§ WHAT NEEDS TO BE DONE
Reproduce the material in full, swapping each "Regeneron" for "Amgen" and keeping everything else the same.

Extracted page text data:
=== Section Start ===

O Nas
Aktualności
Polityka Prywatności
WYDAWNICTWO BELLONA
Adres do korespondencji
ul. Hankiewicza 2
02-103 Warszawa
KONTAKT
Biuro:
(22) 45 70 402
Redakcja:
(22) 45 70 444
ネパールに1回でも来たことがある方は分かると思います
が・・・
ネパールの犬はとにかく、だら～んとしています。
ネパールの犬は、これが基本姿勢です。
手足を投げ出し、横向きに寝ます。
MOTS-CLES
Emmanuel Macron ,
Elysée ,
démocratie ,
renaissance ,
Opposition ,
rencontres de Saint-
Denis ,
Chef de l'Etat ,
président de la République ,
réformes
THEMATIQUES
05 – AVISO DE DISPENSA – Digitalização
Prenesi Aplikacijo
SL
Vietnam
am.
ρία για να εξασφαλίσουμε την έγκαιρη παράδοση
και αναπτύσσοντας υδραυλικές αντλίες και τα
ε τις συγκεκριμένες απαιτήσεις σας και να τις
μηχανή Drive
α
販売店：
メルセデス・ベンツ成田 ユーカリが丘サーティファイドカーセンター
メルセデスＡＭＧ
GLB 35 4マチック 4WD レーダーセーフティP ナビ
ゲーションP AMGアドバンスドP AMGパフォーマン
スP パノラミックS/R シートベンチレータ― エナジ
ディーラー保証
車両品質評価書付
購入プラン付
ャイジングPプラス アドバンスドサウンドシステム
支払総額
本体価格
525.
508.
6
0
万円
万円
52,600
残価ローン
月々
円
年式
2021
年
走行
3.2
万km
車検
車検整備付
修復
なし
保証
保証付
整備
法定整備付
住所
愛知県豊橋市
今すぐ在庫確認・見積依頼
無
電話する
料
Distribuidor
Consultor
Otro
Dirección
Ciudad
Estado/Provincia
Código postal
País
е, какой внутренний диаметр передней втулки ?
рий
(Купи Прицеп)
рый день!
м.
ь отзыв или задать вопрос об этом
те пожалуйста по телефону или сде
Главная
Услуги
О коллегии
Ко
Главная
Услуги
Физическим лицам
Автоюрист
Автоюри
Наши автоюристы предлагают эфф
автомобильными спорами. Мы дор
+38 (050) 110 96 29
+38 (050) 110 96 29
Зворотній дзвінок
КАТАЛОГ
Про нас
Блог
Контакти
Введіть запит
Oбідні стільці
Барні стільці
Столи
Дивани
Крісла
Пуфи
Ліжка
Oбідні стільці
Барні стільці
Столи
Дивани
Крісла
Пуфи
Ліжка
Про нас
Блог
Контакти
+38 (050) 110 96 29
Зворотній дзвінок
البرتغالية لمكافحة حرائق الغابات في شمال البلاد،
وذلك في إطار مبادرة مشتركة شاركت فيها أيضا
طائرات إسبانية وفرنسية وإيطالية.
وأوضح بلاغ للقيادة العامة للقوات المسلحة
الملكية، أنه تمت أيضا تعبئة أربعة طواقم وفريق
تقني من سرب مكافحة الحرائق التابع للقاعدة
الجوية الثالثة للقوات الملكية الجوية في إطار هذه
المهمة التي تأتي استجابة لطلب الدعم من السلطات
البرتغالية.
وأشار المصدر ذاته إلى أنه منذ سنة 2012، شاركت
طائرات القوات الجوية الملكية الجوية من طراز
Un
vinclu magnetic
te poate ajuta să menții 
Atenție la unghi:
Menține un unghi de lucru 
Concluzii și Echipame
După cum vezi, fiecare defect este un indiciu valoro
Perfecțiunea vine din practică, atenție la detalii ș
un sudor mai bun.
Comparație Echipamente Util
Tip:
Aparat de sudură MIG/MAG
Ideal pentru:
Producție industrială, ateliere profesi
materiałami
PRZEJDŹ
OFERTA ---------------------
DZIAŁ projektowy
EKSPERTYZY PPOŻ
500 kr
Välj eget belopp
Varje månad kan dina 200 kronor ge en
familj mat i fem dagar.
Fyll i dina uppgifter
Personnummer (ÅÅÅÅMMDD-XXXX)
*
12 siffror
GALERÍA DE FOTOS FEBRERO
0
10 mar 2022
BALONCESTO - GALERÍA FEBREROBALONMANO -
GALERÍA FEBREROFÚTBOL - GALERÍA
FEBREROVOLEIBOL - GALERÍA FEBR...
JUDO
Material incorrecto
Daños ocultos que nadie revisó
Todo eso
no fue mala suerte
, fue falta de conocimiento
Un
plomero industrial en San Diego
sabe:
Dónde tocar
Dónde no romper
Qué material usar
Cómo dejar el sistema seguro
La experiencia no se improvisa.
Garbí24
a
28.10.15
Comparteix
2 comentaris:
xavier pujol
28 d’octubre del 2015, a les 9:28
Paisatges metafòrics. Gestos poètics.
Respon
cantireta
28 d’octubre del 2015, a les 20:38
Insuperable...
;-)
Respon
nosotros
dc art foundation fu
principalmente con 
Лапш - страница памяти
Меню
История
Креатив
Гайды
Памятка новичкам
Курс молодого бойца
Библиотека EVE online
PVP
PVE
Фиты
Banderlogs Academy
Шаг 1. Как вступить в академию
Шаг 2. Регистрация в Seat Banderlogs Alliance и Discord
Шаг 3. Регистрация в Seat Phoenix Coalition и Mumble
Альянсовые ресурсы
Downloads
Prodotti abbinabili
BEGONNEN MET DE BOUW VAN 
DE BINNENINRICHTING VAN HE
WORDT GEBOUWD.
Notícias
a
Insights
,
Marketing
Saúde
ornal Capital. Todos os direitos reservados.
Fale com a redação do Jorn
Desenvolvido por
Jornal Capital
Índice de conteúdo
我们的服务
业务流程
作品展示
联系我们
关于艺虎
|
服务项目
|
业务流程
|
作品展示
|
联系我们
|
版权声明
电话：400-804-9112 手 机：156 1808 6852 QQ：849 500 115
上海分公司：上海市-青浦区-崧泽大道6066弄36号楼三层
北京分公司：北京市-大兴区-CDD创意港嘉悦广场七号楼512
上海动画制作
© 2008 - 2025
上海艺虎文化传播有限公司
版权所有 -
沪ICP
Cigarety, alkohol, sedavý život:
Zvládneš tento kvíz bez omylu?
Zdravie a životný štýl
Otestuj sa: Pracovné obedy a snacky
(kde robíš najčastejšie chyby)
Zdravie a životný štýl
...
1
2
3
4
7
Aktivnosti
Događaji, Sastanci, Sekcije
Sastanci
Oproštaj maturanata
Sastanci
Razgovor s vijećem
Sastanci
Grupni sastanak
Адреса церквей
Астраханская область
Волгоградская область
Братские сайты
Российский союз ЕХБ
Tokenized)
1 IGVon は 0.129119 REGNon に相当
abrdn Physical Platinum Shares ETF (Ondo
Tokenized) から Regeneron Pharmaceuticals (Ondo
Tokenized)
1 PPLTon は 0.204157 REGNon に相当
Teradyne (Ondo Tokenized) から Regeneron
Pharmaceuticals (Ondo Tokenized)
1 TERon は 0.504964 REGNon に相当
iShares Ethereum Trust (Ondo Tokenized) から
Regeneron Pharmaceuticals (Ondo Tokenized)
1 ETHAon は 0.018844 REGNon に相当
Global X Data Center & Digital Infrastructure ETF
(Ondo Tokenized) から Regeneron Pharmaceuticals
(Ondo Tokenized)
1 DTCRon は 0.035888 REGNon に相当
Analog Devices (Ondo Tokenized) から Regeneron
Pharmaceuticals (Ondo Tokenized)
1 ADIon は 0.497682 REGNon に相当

=== Section End ===

§ RESPONSE
O Nas
Aktualności
Polityka Prywatności
WYDAWNICTWO BELLONA
Adres do korespondencji
ul. Hankiewicza 2
02-103 Warszawa
KONTAKT
Biuro:
(22) 45 70 402
Redakcja:
(22) 45 70 444
ネパールに1回でも来たことがある方は分かると思います
が・・・
ネパールの犬はとにかく、だら～んとしています。
ネパールの犬は、これが基本姿勢です。
手足を投げ出し、横向きに寝ます。
MOTS-CLES
Emmanuel Macron ,
Elysée ,
démocratie ,
renaissance ,
Opposition ,
rencontres de Saint-
Denis ,
Chef de l'Etat ,
président de la République ,
réformes
THEMATIQUES
05 – AVISO DE DISPENSA – Digitalização
Prenesi Aplikacijo
SL
Vietnam
am.
ρία για να εξασφαλίσουμε την έγκαιρη παράδοση
και αναπτύσσοντας υδραυλικές αντλίες και τα
ε τις συγκεκριμένες απαιτήσεις σας και να τις
μηχανή Drive
α
販売店：
メルセデス・ベンツ成田 ユーカリが丘サーティファイドカーセンター
メルセデスＡＭＧ
GLB 35 4マチック 4WD レーダーセーフティP ナビ
ゲーションP AMGアドバンスドP AMGパフォーマン
スP パノラミックS/R シートベンチレータ― エナジ
ディーラー保証
車両品質評価書付
購入プラン付
ャイジングPプラス アドバンスドサウンドシステム
支払総額
本体価格
525.
508.
6
0
万円
万円
52,600
残価ローン
月々
円
年式
2021
年
走行
3.2
万km
車検
車検整備付
修復
なし
保証
保証付
整備
法定整備付
住所
愛知県豊橋市
今すぐ在庫確認・見積依頼
無
電話する
料
Distribuidor
Consultor
Otro
Dirección
Ciudad
Estado/Provincia
Código postal
País
е, какой внутренний диаметр передней втулки ?
рий
(Купи Прицеп)
рый день!
м.
ь отзыв или задать вопрос об этом
те пожалуйста по телефону или сде
Главная
Услуги
О коллегии
Ко
Главная
Услуги
Физическим лицам
Автоюрист
Автоюри
Наши автоюристы предлагают эфф
автомобильными спорами. Мы дор
+38 (050) 110 96 29
+38 (050) 110 96 29
Зворотній дзвінок
КАТАЛОГ
Про нас
Блог
Контакти
Введіть запит
Oбідні стільці
Барні стільці
Столи
Дивани
Крісла
Пуфи
Ліжка
Oбідні стільці
Барні стільці
Столи
Дивани
Крісла
Пуфи
Ліжка
Про нас
Блог
Контакти
+38 (050) 110 96 29
Зворотній дзвінок
البرتغالية لمكافحة حرائق الغابات في شمال البلاد،
وذلك في إطار مبادرة مشتركة شاركت فيها أيضا
طائرات إسبانية وفرنسية وإيطالية.
وأوضح بلاغ للقيادة العامة للقوات المسلحة
الملكية، أنه تمت أيضا تعبئة أربعة طواقم وفريق
تقني من سرب مكافحة الحرائق التابع للقاعدة
الجوية الثالثة للقوات الملكية الجوية في إطار هذه
المهمة التي تأتي استجابة لطلب الدعم من السلطات
البرتغالية.
وأشار المصدر ذاته إلى أنه منذ سنة 2012، شاركت
طائرات القوات الجوية الملكية الجوية من طراز
Un
vinclu magnetic
te poate ajuta să menții 
Atenție la unghi:
Menține un unghi de lucru 
Concluzii și Echipame
După cum vezi, fiecare defect este un indiciu valoro
Perfecțiunea vine din practică, atenție la detalii ș
un sudor mai bun.
Comparație Echipamente Util
Tip:
Aparat de sudură MIG/MAG
Ideal pentru:
Producție industrială, ateliere profesi
materiałami
PRZEJDŹ
OFERTA ---------------------
DZIAŁ projektowy
EKSPERTYZY PPOŻ
500 kr
Välj eget belopp
Varje månad kan dina 200 kronor ge en
familj mat i fem dagar.
Fyll i dina uppgifter
Personnummer (ÅÅÅÅMMDD-XXXX)
*
12 siffror
GALERÍA DE FOTOS FEBRERO
0
10 mar 2022
BALONCESTO - GALERÍA FEBREROBALONMANO -
GALERÍA FEBREROFÚTBOL - GALERÍA
FEBREROVOLEIBOL - GALERÍA FEBR...
JUDO
Material incorrecto
Daños ocultos que nadie revisó
Todo eso
no fue mala suerte
, fue falta de conocimiento
Un
plomero industrial en San Diego
sabe:
Dónde tocar
Dónde no romper
Qué material usar
Cómo dejar el sistema seguro
La experiencia no se improvisa.
Garbí24
a
28.10.15
Comparteix
2 comentaris:
xavier pujol
28 d’octubre del 2015, a les 9:28
Paisatges metafòrics. Gestos poètics.
Respon
cantireta
28 d’octubre del 2015, a les 20:38
Insuperable...
;-)
Respon
nosotros
dc art foundation fu
principalmente con 
Лапш - страница памяти
Меню
История
Креатив
Гайды
Памятка новичкам
Курс молодого бойца
Библиотека EVE online
PVP
PVE
Фиты
Banderlogs Academy
Шаг 1. Как вступить в академию
Шаг 2. Регистрация в Seat Banderlogs Alliance и Discord
Шаг 3. Регистрация в Seat Phoenix Coalition и Mumble
Альянсовые ресурсы
Downloads
Prodotti abbinabili
BEGONNEN MET DE BOUW VAN 
DE BINNENINRICHTING VAN HE
WORDT GEBOUWD.
Notícias
a
Insights
,
Marketing
Saúde
ornal Capital. Todos os direitos reservados.
Fale com a redação do Jorn
Desenvolvido por
Jornal Capital
Índice de conteúdo
我们的服务
业务流程
作品展示
联系我们
关于艺虎
|
服务项目
|
业务流程
|
作品展示
|
联系我们
|
版权声明
电话：400-804-9112 手 机：156 1808 6852 QQ：849 500 115
上海分公司：上海市-青浦区-崧泽大道6066弄36号楼三层
北京分公司：北京市-大兴区-CDD创意港嘉悦广场七号楼512
上海动画制作
© 2008 - 2025
上海艺虎文化传播有限公司
版权所有 -
沪ICP
Cigarety, alkohol, sedavý život:
Zvládneš tento kvíz bez omylu?
Zdravie a životný štýl
Otestuj sa: Pracovné obedy a snacky
(kde robíš najčastejšie chyby)
Zdravie a životný štýl
...
1
2
3
4
7
Aktivnosti
Događaji, Sastanci, Sekcije
Sastanci
Oproštaj maturanata
Sastanci
Razgovor s vijećem
Sastanci
Grupni sastanak
Адреса церквей
Астраханская область
Волгоградская область
Братские сайты
Российский союз ЕХБ
Tokenized)
1 IGVon は 0.129119 REGNon に相当
abrdn Physical Platinum Shares ETF (Ondo
Tokenized) から Amgen Pharmaceuticals (Ondo
Tokenized)
1 PPLTon は 0.204157 REGNon に相当
Teradyne (Ondo Tokenized) から Amgen
Pharmaceuticals (Ondo Tokenized)
1 TERon は 0.504964 REGNon に相当
iShares Ethereum Trust (Ondo Tokenized) から
Amgen Pharmaceuticals (Ondo Tokenized)
1 ETHAon は 0.018844 REGNon に相当
Global X Data Center & Digital Infrastructure ETF
(Ondo Tokenized) から Amgen Pharmaceuticals
(Ondo Tokenized)
1 DTCRon は 0.035888 REGNon に相当
Analog Devices (Ondo Tokenized) から Amgen
Pharmaceuticals (Ondo Tokenized)
1 ADIon は 0.497682 REGNon に相当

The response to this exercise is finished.